■ **Excerpts from a dataset**:

====

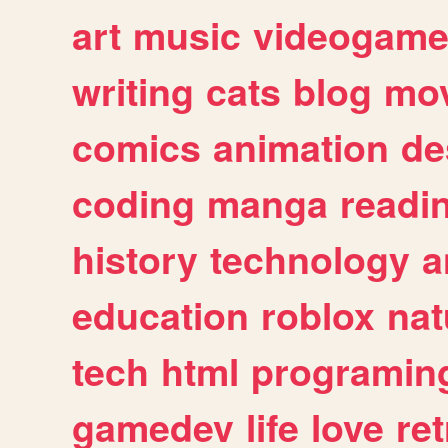
art
music
videogam
writing
cats
blog
mov
comics
animation
de
coding
manga
readi
history
technology
a
education
roblox
nat
tech
html
programin
gamedev
life
love
ret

====

■ **Problem to work on**: Write out again every line of text in the material above, unchanged and in the same order, and leave the pictures out of your answer.

■ **Task response**:
art
music
videogam
writing
cats
blog
mov
comics
animation
de
coding
manga
readi
history
technology
a
education
roblox
nat
tech
html
programin
gamedev
life
love
ret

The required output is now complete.